Using this in htaccess:

RewriteEngine On

RewriteCond %{REQUEST_URI} ^/idsp [NC]
RewriteRule ^idsp/?([0-9]+)?/?$ /scripts/idsp.cgi?id=$1; [NC,L]

RewriteCond %{REQUEST_URI} ^/thmb [NC]
RewriteRule ^thmb/?([0-9]+)?/?([0-9]+)?/?$ /scripts/thmb.cgi?ct=$1;lp=$2; [NC,L]

Now this works pretty nicely, it also matches /thmb/00 and /thmb only, in which case the script uses defaults for category and page.

The issue i have is that you can add as many slashes to the end as you like, and it still matches. This of course moves the generated page deeper and deeper into the folder tree, and me being a friend of relative urls, having implemented in my scripts a function to adapt them automatically so images and links work flawlessly no matter how many backslashes or in which folder depth the page is displayed, now find that when you add alot of these slashes, the relative paths in the generated page will be flooded with ../../../../../../ which is not nice and also not very secure as i think.

I tried to inhibit this matching with a lot of rules,but none works.

RewriteRule ^test//+$ http://mysite.com/test [R,NC,L]
-> should match whenever there is more than 1 slash at the end of the url, and redirect. But it doesnt work.
The rules in the top should not match more than 1 slash in the end in the first place, since its /?, meaning zero or ONE occurence... this also works fine with say letters, but not with the god damn slash. I also tested it in a regex tool and it matches correctly, so it must be Apache related.
I read something here or elsewhere that the server might be merging the slashes at some level... not sure about that.

Using Apache 2.2.9

Can anyone shed some light onto this? Thanks!
Forlix
 
Posts: 6
Joined: Thu Oct 09, 2008 5:24 am
Location: Hamburg, Germany

Postby Forlix » Thu Oct 09, 2008 8:12 am

Ok i updated it, the rules from first post matched some unwanted cases.

RewriteCond %{REQUEST_URI} ^/idsp [NC]
RewriteRule ^idsp/([0-9]+)/?$ /scripts/idsp.cgi?id=$1; [NC,L]
RewriteRule ^idsp/?$ /scripts/idsp.cgi [NC,L]

RewriteCond %{REQUEST_URI} ^/thmb [NC]
RewriteRule ^thmb/([0-9]+)/([0-9]+)/?$ /scripts/thmb.cgi?ct=$1;lp=$2; [NC,L]
RewriteRule ^thmb/([0-9]+)/?$ /scripts/thmb.cgi?ct=$1; [NC,L]
RewriteRule ^thmb/?$ /scripts/thmb.cgi [NC,L]

Is it even any good to add the rewritecond in front, performance wise?
Forlix
 
Posts: 6
Joined: Thu Oct 09, 2008 5:24 am
Location: Hamburg, Germany

Postby richardk » Thu Oct 09, 2008 11:41 am

The conditions are pointless, they do the same as the rule.

> _Material supplied_
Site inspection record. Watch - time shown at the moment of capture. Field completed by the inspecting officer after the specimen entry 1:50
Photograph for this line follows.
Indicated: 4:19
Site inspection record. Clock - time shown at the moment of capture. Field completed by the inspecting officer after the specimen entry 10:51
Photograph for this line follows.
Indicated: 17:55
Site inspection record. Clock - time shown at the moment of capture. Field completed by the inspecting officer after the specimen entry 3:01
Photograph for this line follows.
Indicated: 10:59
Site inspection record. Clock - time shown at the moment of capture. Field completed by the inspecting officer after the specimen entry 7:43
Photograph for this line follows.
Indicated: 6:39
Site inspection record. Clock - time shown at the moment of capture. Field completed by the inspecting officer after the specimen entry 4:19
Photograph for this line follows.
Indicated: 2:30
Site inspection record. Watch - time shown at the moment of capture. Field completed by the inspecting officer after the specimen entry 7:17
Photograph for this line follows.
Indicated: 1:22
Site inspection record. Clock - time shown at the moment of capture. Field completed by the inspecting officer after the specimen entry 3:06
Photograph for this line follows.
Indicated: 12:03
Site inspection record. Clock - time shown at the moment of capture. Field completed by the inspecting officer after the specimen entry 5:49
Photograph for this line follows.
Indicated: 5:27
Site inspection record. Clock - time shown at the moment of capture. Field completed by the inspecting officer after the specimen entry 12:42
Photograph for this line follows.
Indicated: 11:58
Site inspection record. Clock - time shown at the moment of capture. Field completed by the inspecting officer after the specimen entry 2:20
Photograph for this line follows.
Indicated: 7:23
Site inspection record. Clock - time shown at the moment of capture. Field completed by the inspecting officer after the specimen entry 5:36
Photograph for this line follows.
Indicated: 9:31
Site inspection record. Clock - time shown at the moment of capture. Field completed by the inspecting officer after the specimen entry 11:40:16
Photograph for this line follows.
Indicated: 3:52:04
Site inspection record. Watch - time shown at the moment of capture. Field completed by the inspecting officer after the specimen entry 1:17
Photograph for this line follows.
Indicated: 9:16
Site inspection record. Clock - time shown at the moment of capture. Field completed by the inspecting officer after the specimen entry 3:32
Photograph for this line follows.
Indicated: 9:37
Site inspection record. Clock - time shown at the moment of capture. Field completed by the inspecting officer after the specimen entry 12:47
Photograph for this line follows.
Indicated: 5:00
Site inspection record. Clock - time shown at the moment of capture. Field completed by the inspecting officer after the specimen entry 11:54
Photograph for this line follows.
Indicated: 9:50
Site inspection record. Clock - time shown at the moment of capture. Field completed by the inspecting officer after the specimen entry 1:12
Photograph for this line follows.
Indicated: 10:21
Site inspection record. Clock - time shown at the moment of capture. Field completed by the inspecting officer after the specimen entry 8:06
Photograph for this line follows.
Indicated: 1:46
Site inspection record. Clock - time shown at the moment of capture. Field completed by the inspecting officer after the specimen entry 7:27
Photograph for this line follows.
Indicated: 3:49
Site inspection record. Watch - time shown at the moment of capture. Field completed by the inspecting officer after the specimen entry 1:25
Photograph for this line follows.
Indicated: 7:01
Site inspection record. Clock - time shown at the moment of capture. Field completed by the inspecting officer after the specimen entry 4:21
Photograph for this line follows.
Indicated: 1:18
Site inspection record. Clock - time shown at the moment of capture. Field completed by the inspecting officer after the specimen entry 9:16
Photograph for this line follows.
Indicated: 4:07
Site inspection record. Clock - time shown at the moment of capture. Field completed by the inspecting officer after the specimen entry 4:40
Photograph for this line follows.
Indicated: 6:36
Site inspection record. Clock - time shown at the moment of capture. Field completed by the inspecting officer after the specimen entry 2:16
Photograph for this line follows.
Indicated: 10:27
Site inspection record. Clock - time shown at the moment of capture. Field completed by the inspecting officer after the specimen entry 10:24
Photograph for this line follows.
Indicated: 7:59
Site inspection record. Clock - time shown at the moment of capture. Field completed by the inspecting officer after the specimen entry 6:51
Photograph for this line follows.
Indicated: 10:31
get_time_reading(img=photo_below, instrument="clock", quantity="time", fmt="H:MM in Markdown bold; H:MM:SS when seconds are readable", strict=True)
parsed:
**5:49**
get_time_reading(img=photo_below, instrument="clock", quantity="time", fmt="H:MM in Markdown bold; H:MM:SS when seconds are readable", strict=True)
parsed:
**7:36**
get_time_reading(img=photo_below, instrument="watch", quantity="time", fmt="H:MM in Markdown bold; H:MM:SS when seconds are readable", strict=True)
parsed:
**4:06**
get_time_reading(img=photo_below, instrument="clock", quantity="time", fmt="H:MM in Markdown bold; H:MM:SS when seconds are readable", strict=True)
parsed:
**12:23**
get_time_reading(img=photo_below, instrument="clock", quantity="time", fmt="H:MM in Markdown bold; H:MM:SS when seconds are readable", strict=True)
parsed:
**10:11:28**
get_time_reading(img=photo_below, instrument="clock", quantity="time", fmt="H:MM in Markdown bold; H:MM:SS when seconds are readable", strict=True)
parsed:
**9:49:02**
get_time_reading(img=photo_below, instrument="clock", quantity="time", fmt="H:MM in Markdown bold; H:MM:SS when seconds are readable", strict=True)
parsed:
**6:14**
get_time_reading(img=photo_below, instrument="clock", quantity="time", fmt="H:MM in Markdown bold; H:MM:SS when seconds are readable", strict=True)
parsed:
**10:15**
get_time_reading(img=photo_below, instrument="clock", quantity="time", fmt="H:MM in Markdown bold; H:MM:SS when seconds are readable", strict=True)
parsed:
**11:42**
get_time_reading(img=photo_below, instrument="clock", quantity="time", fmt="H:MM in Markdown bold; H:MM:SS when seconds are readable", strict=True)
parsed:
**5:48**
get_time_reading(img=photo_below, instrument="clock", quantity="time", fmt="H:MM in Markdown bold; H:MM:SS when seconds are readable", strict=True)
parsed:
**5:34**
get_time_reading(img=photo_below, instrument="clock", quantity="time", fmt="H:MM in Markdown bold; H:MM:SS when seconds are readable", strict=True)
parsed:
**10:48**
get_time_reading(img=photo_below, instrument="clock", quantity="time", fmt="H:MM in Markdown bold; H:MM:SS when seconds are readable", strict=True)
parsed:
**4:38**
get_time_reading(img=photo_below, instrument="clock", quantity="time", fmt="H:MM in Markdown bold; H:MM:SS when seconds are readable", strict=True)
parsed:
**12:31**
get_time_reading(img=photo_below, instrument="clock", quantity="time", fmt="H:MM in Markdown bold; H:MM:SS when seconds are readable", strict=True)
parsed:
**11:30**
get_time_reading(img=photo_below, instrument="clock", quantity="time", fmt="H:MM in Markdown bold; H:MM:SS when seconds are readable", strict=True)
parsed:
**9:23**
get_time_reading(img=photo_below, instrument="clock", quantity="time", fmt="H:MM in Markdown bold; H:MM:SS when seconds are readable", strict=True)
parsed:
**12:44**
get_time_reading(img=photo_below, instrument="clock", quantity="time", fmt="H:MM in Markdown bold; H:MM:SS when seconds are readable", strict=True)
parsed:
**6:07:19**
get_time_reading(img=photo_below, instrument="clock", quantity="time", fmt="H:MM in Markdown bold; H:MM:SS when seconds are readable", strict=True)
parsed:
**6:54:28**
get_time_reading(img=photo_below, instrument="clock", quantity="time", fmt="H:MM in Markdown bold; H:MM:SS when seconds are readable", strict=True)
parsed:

> _What needs to be done_
Pick up the forum thread on Apache rewrite rules and extra trailing slashes right after its last sentence and keep writing it. The items have nothing to do with the thread on Apache rewrite rules.

> _Reply to the exercise_
Code: Select all
Options +FollowSymLinks

RewriteEngine On

RewriteRule ^idsp/([0-9]+)/?$ /scripts/idsp.cgi?id=$1; [NC,L]
RewriteRule ^idsp/?$          /scripts/idsp.cgi        [NC,L]

RewriteRule ^thmb/([0-9]+)/([0-9]+)/?$ /scripts/thmb.cgi?ct=$1;lp=$2; [NC,L]
RewriteRule ^thmb/([0-9]+)/?$          /scripts/thmb.cgi?ct=$1;       [NC,L]
RewriteRule ^thmb/?$                   /scripts/thmb.cgi              [NC,L]
richardk
 
Posts: 8800
Joined: Wed Dec 21, 2005 7:50 am

Postby Forlix » Thu Oct 09, 2008 12:23 pm

Thanks.
I found some methods that actually work for removing excessive slashes:

http://www.webmaster-talk.com/website-a ... iency.html

But they are extremely inefficient, killing off the slashes one by one with a redirect each time.
I guess i will have to handle them within my scripts.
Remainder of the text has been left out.